Recently when we were away in the UK, we stopped to have a bit of lunch and bought some pasties (if you are not sure what one of those is, why not look it up on the internet?)
The company had the logo like in the photo – “If it ain’t real, it ain’t Cornish” Well they are the “Real Cornish Pasty Company” (no, this post is not sponsored by them but the pasties were delicious!!)
Two brief points of explanation…
‘Ain’t’ is slang English for ‘is not’. Cornish means from the county of Cornwall in south west England.
Today as I write, it is ten years to the day since moving to the Netherlands from the UK. There is so much that Helen and I are grateful for as we look back over the past decade. Thank you to the Lord but also thanks ICL, it has been good being on the journey together.
There is also so much that we have learnt in the easier and the tougher times (there have definitely been both!). One lesson is the importance of being ‘real’. I don’t write that just because it happens to be a core value of ICL. Rather I write it since I believe it!
It is so easy to get caught up in playing ‘image games’ even within church circles. For instance to be struggling on the inside but outwardly put on a ‘christian smile’ and quote the ‘right Bible verses’! Now there is nothing wrong with smiling (try it!) and the Bible is powerful as the word of God for our lives. But if we are using it all as a pretence, then that is not being real!
In the past ten years there have been periods when we have struggled with various challenges. Yes the Lord has been faithful and brought us through but it has been really tough at moments. Hurray for His grace and the church community!
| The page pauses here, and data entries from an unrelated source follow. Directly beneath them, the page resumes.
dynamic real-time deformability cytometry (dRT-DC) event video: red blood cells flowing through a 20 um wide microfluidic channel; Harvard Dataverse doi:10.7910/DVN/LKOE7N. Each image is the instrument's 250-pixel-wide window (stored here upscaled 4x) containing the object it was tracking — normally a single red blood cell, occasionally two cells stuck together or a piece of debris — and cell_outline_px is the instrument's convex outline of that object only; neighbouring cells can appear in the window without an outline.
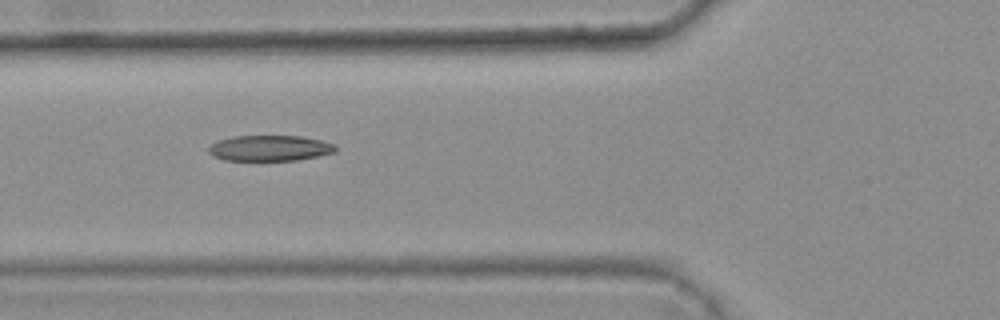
{"species": "common noctule bat (a hibernating species)", "species_latin": "Nyctalus noctula", "temperature_condition": "warm", "stored_images_in_passage": 7, "camera_frame_rate_fps": 3000, "um_per_image_px": 0.085, "animal": {"sex": "female", "body_mass_g": 25.1}, "frame": {"image": 1, "passage_image": 3, "time_ms": 0.667, "image_size_px": [1000, 320], "cell_outline_px": [[336, 152], [296, 160], [224, 160], [212, 156], [208, 152], [208, 148], [216, 140], [232, 136], [300, 136], [320, 140], [336, 144]], "centroid_in_image_um": [22.9, 12.58], "position_along_channel_um": 102.9, "area_um2": 19.02}}
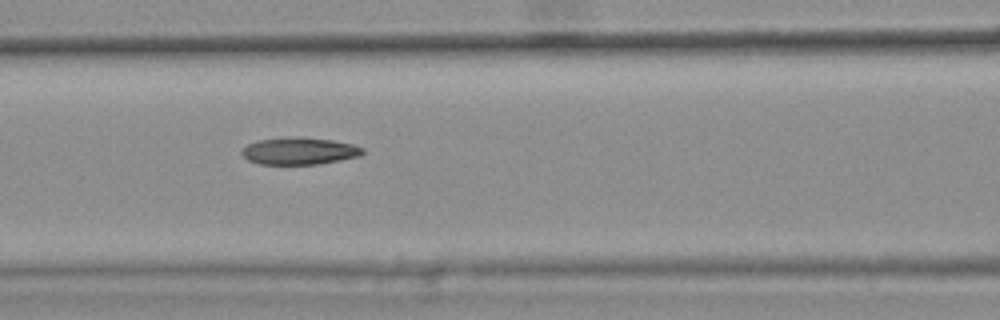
{"frame": {"image": 2, "passage_image": 4, "time_ms": 1.0, "image_size_px": [1000, 320], "cell_outline_px": [[364, 152], [360, 156], [340, 160], [316, 164], [260, 164], [248, 160], [240, 152], [248, 144], [260, 140], [296, 136], [332, 140], [352, 144], [364, 148]], "centroid_in_image_um": [25.46, 12.83], "position_along_channel_um": 141.1, "area_um2": 18.96}}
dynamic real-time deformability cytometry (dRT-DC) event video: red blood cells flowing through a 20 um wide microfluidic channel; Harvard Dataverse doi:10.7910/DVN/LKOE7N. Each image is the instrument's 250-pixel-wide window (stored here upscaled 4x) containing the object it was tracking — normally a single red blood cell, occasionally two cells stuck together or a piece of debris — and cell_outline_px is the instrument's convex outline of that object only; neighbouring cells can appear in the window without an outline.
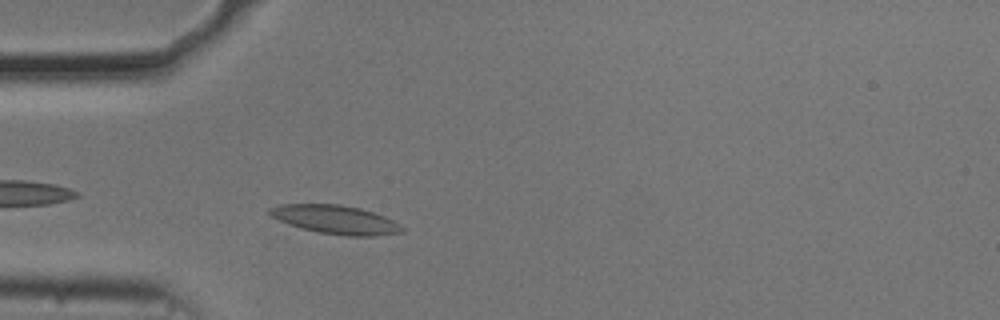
{"species": "common noctule bat (a hibernating species)", "species_latin": "Nyctalus noctula", "temperature_condition": "cold", "stored_images_in_passage": 34, "camera_frame_rate_fps": 3000, "um_per_image_px": 0.085, "animal": {"sex": "male", "body_mass_g": 20.5, "forearm_length_mm": 52.5}, "frame": {"image": 1, "passage_image": 3, "time_ms": 0.667, "image_size_px": [1000, 320], "cell_outline_px": [[404, 228], [400, 232], [376, 236], [348, 236], [320, 232], [300, 228], [288, 224], [272, 216], [268, 212], [268, 208], [280, 204], [340, 204], [360, 208], [384, 216], [392, 220]], "centroid_in_image_um": [28.49, 18.66], "position_along_channel_um": 56.5, "area_um2": 21.91}}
Real of course includes putting away pretending, it includes vulnerability and even surrender. ‘In what way?’ you might ask. Well why not take time to reflect on that?
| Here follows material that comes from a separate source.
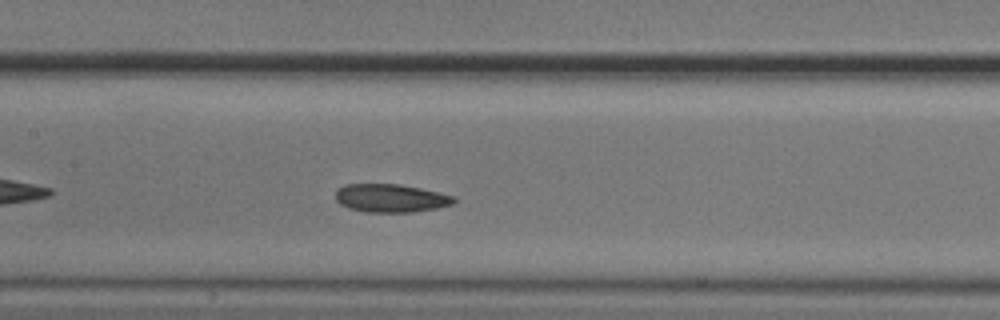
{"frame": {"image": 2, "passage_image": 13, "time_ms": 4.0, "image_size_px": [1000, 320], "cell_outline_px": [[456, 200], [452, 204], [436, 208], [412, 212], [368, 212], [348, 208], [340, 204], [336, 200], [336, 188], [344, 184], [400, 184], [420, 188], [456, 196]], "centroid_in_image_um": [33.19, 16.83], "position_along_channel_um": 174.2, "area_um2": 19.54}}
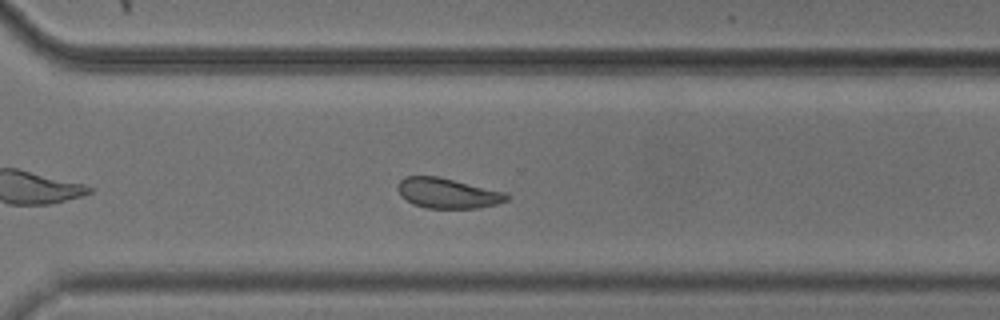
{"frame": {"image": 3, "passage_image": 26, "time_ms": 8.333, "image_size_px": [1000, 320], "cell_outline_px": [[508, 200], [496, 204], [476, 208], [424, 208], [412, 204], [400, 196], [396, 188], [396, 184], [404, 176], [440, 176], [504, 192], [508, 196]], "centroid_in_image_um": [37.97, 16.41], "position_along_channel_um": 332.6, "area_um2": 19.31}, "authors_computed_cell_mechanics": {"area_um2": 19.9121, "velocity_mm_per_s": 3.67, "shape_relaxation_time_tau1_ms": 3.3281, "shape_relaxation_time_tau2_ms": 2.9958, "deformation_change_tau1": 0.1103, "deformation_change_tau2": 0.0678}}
Is there someone you need to open up with about anything? Be wise in who you speak to but who could you trust to be honest with?
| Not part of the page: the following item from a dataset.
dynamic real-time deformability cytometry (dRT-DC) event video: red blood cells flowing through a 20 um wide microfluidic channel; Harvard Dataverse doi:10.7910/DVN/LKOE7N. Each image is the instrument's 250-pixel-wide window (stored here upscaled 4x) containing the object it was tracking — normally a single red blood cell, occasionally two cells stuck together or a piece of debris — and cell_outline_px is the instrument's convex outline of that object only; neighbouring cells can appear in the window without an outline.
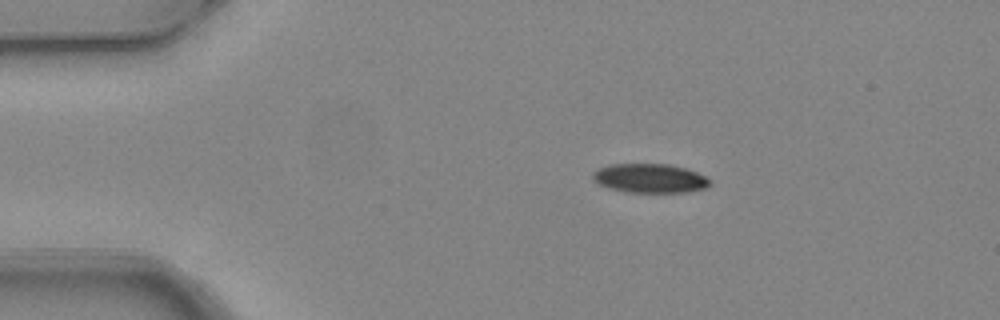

As part of Christ’s church in the Leiden area, we are called to grow together into maturity and that has to include authenticity.
As an international congregation made up of those from many different countries and diverse backgrounds, we need to be genuine, including facing at times that there are cultural challenges to truly growing together.
Paul in his letter to the early church community in Ephesus writes if a call, “that the body of Christ may be built up until we all reach unity in the faith and in the knowledge of the Son of God and become mature, attaining to the whole measure of the fullness of Christ” (Ephesians 4:12-13)
Such maturity requires genuine faith, being real!
What might it look like to be truly ‘real’?
In our families? In our prayers? In our gatherings together? In understanding one another and wanting the best for each other, as we follow Christ? In sharing about our faith with those outside of ICL? In how we approach living our lives in a beautiful yet fractured world?
If it ain’t real, it ain’t worth it! What do you think?